So when the battle turned south, not only was I not surprised, I thought it was probably unrealistic how much damage they were able to do. The tactics employed by the Na’vi even under the great Jake Sully’s leadership were rather simplistic. Basically a single ambush followed by a pitched battle. There was no chance in hell that that was going to work in the long run. I wouldn’t have been able to forgive the movie for its utter unserious portrayal of the events had the Na’vi somehow managed to beat back the invaders thanks to their newfound unity and the awesomeness of Jake. That would have been a ridiculously unreleastic story. Luckily Cameron didn’t go there.
But what we got instead was almost as bad. The Na’vi are rewarded for their bravery and determination and willingness to throw thousands of lives away by the great awakening of the planet itself to come to their aide. Animals all across the lands go on a rampage, totally beating the crap out of the invaders making the eventual conclusion a kind of fait accompli. We see a few more battles with our main characters that are only relevant because movie goers like to see the major villains die and want to be sure their favorite heroes and heroines live (though my favorite character, Grace apparently wasn’t so lucky). And that wraps up the whole movie.
Yaaayy! God saved us!!
Aren’t you glad we were such brave fools?
The idea repulses me. It’s not that in this fictional world it’s impossible for Cameron to posit a living planet, that is, a real God that actually exists, and really does have the power to save people. Sure, that’s fine. But the problem is that this story suggests that all you have to do is be brave, faithful, and foolhardy in order to gain the respond of God and then all your problems will be dealt with. That’s the overarching message of Avatar. It’s faith, not reason. There’s no rational assessment of risks and benefits. It’s be brave and fight! Be like Jake Sully! He doesn’t let being cripple keep him down!
The emphasis on courage in this movie is sickening. There’s no sense in which skill or reason or intellect or realism or caution or even patience are admirable traits. There’s bravery. That’s it. That’s what the movie values. That’s the characteristic that Sully presents that makes him the “chosen one”. That’s what he shows throughout the film. The only times his recklessness seems to cause trouble somehow magically “work out” in the end. It sort of what makes him capable of achieving his predetermined destiny. It’s apparently what makes him able to outdo all the native peoples at their own skills in just a few months time, eventually even becoming a warrior of legendary skill the likes of which the planet has not seen in generations.
And why is that exactly? The brilliant comedian W. Kamau Bell covered this particular critique much better than I ever could. Basically he connects the story of Avatar to the stories of Dances with Wolves and The Last Samurai and others all of which involve a white guy going to a native culture and learning to do what they do far better than they do. There is something fundamentally disturbing about this narrative that bothered me as I watched Avatar as well. Why is it that the heroic figure is never a part of the native culture? It’s always the outsider who saves them from his or her own people out of sheer awesomeness. Is this really a realistic story we should be telling? Is it really fair to these native cultures?
But that wasn’t the big thing that bothered me either. The big thing that my mind kept coming back to is still the fundamental facts of the situation. The people are still doomed. You’re supposed to believe that the invaders were successfully repulsed, the bad guys killed, and the remaining humans sent home humanely.
Right. Sent home where they can share what from their perspective must have seemed like a horrible monstrous slaughter of their people by wild crazed animals on an exotic planet. That will play super well in the press.

▶ _INSTRUCTIONS_:
1. In the Avatar critique, which comedian does the writer say covered this particular critique much better?
2. For each statement, say whether it agrees with the Avatar critique, and quote the words that decide it: (a) The writer names Grace as a favorite character. (b) The writer calls the Na'vi tactics complex. (c) The writer says the remaining humans were killed.
3. Write a continuation of the Avatar critique, starting after its final sentence.
The data is unrelated to the Avatar critique and comes from another source.

▶ _INFORMATION PROVIDED_:
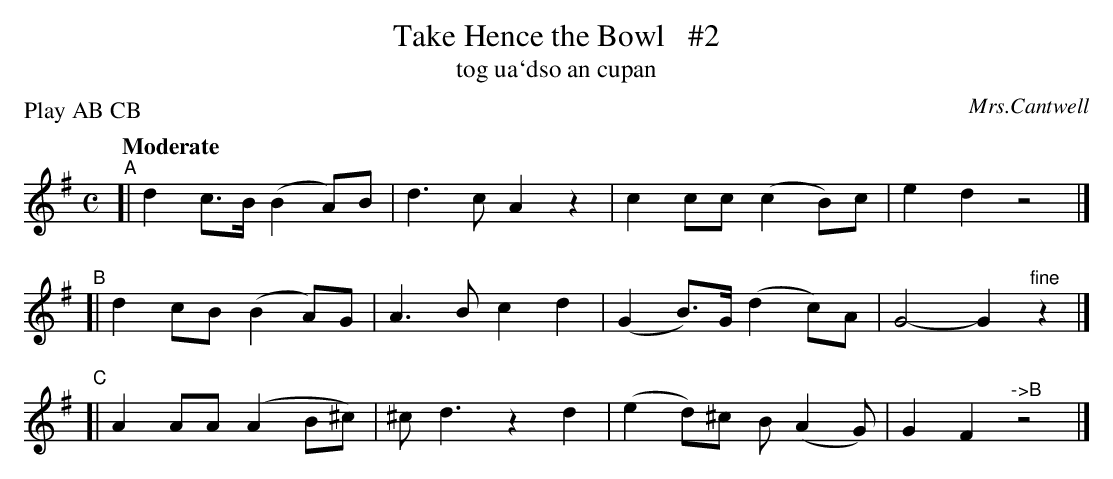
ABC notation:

X:1
T: Take Hence the Bowl   #2
T: tog ua\`dso an cupan
O: Mrs.Cantwell
P: Play AB CB
Q: "Moderate"
M: C
L: 1/8
K: G
"^A"[| d2c>B (B2A)B | d3c A2z2 |  c2cc   (c2B)c | e2 d2 z4 |]
"^B"[| d2cB  (B2A)G | A3B c2d2 | (G2B)>G (d2c)A | G4-G2 "^fine"z2 |]
"^C"[| A2AA  (A2B^c)|^cd3 z2d2 | (e2d)^c B(A2G) | G2 F2 "^->B"z4 |]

▶ _EXERCISE RESULTS_:
1. W. Kamau Bell

2.
(a) Yes: "my favorite character, Grace apparently wasn’t so lucky"
(b) No: "The tactics employed by the Na’vi even under the great Jake Sully’s leadership were rather simplistic."
(c) No: "the remaining humans sent home humanely"

3.
OK, probably not everyone thought that way, but some probably did. No doubt they were all traumatized by the experience. How would the media on Earth funded by the most powerful corporation on the planet made rich by mining this ultra mineral with untold value cover this story? It would be a tragic attack by dangerous evil monstrous alien invaders. There’s no doubt in my mind of that. And the people on Pandora have no way whatsoever to wage that propaganda war and convince the people of Earth that they are in any way shape or form, human enough to be worth bothering being sympathetic to.
So what happens next? Perhaps the evil company tries again with a bigger, stronger military force. Sure that’s possible. And it’s possible even then that having the whole living planet behind them enables the Na’vi to somehow achieve another resounding victory in spite of all the people who died in the last battle and their sparse population to begin with. They can just keep on doing that too. Eventually by attrition the Na’vi will be defeated. The question only is how long does it take to mass and send an army to Pandora and whether it is worth the cost. Judging from how the movie portrays unobtanium, yeah it probably is worth it. If a corporation is ruthless enough, why would they EVER stop sending forces? The only way they wouldn’t is if public opinion somehow turns against the endeavor and forces a change. I just don’t see how that would happen unless you can get avatars into the hands of regular people on Earth so that they can know and understand who the Na’vi are. Or at least video cameras observing their lifestyle. Even then it’s not a sure thing. Not by a long shot.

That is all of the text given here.